Ironically, even though the only guns I ever saw in Chiapas were carried by Mexican soldiers, the government has been imploring the Zapatistas more and more lately to "lay down their arms," and Vicente Fox, Mexico's new president, has even taken momentous steps towards establishing "peace talks." Considering that the EZLN hasn't used violence in seven years, these requests show the power of the Zapatistas' non-military threat: the control of imagery, discourse, and ideology. Their poetic arsenal holds tremendous resonance with the hearts of the people, while their demands for an end to 500 years of exploitation and their challenges to destructive neoliberal policies strike fear into the hearts of the administration's publicists. The government's pleas for "peace" are pleas for silence.

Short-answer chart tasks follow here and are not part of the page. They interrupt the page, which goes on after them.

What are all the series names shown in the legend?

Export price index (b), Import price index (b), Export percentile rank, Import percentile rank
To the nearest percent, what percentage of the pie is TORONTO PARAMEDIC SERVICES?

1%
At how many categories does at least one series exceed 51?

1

This week, expectations for a resolution have been at their highest point in years. Immediately following his inauguration last December, Fox began to plead for peace in Chiapas and fulfill one of the EZLN's conditions for returning to talks by submitting a bill for the constitutional protection of Indian rights and culture. And after rejecting Fox's offer for a meeting before the passage of the bill, in February the EZLN left its secret headquarters and made an unprecedented, high-profile march to Mexico City. Touring through 12 states, flanked by popular support and greeted by an huge rally in the Capital, the Zapatistas skillfully built up public expectations for Fox's actions to culminate in peace. On Wed., Mar. 27, in a turn of events that shocked Mexico, the EZLN addressed Congress in support of Fox's bill.

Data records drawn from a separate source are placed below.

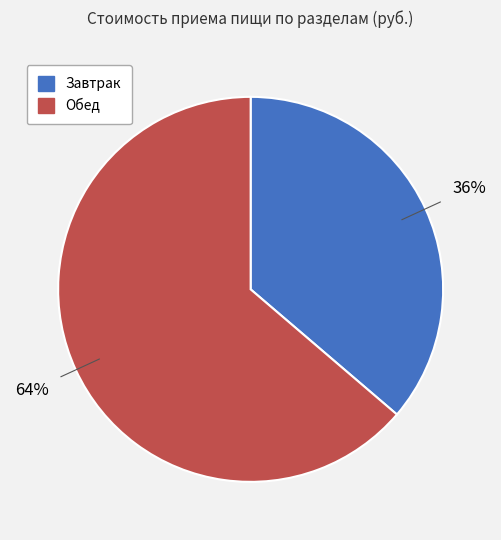

Rank the categories by value from lowest to highest.

Завтрак, Обед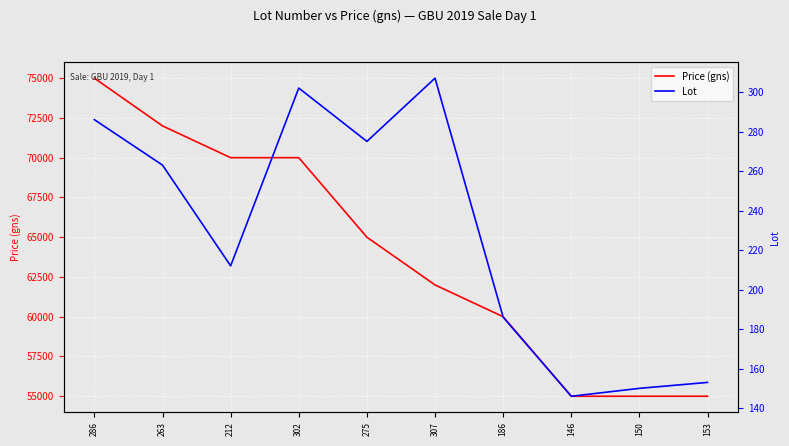

How many lines are shown in the chart?

2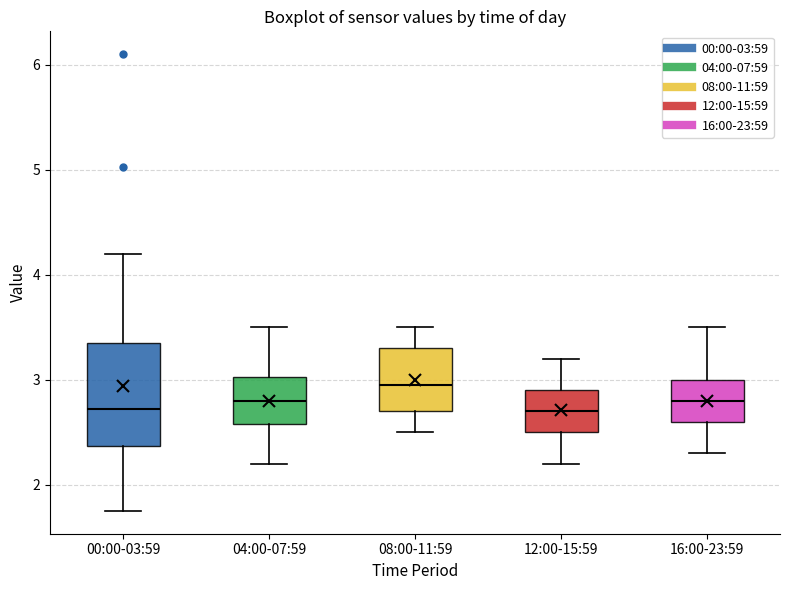

Where is the upper edge of the box for 04:00-07:59 on the y-axis? The values are not printed on the chart, so give them approximately, as read against the axis.

3.0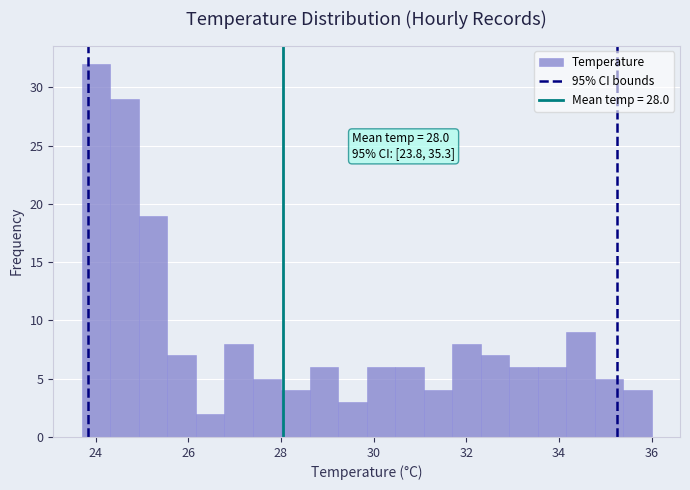

Around what value on the x-axis is the tallest bar? Give the approximate position of its centre, as read against the axis.

24.0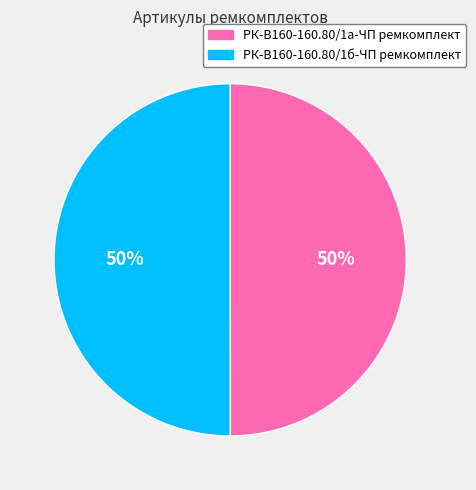

Do РК-В160-160.80/1а-ЧП ремкомплект and РК-В160-160.80/1б-ЧП ремкомплект together represent more than half of the pie?

Yes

Right now, at the climax of the Zapatistas' momentous visit, Fox is vocally begging the EZLN for cooperation, while the EZLN is fighting off his attempts. As part of his carefully constructed image as democratizador, Fox has been banking on the peace process as a way to develop his economic plans. Still, the Zapatistas' radical demands clash with the neoliberal politics of Fox's party, the National Action Party (PAN). And as if to enhance the irony, the party most set against the indigenous rights bill has been the PAN. The PAN's obstinacy is evidence that Fox isn't just a hapless indigenous advocate constrained by lawmakers but rather a fork-tongued politician edging for the dilution of his own bill. In spite of his public pleas, Fox has so far remained loyal to corporate interests that balk at any new social rights—rights that might inhibit free market takeover and, worse yet, put ideas in the heads of the many activists and oppressed groups rallied behind the Zapatistas.

As one of those activists, I can tell from many miles away that the PAN is losing territory in this publicity war. Thanks to the EZLN's strategic media mobilization, even if the bill fails, the Zapatistas' popular support—and their message of multilateral resistance—will only gain force. The key for the EZLN is to prevent the sealing of an agreement that bears the name "indigenous rights" and gains Fox publicity points, but that doesn't deliver freedom and equality to the people of Chiapas. Although I was worried when Fox started making his proposals, the Zapatistas' steady refusal to meet directly with Fox has convinced me that they'll settle for nothing less than concrete social change.

Three years after my trip, I'm even more aware of how dangerous the wrong spin in the news can be for the struggle in Chiapas. I also know that the Zapatistas are too accustomed to being the casualties of corporate media to let Fox get away with virtual concessions. They'd probably pick up real guns again before they'd let Fox churn them through his populist publicity machine.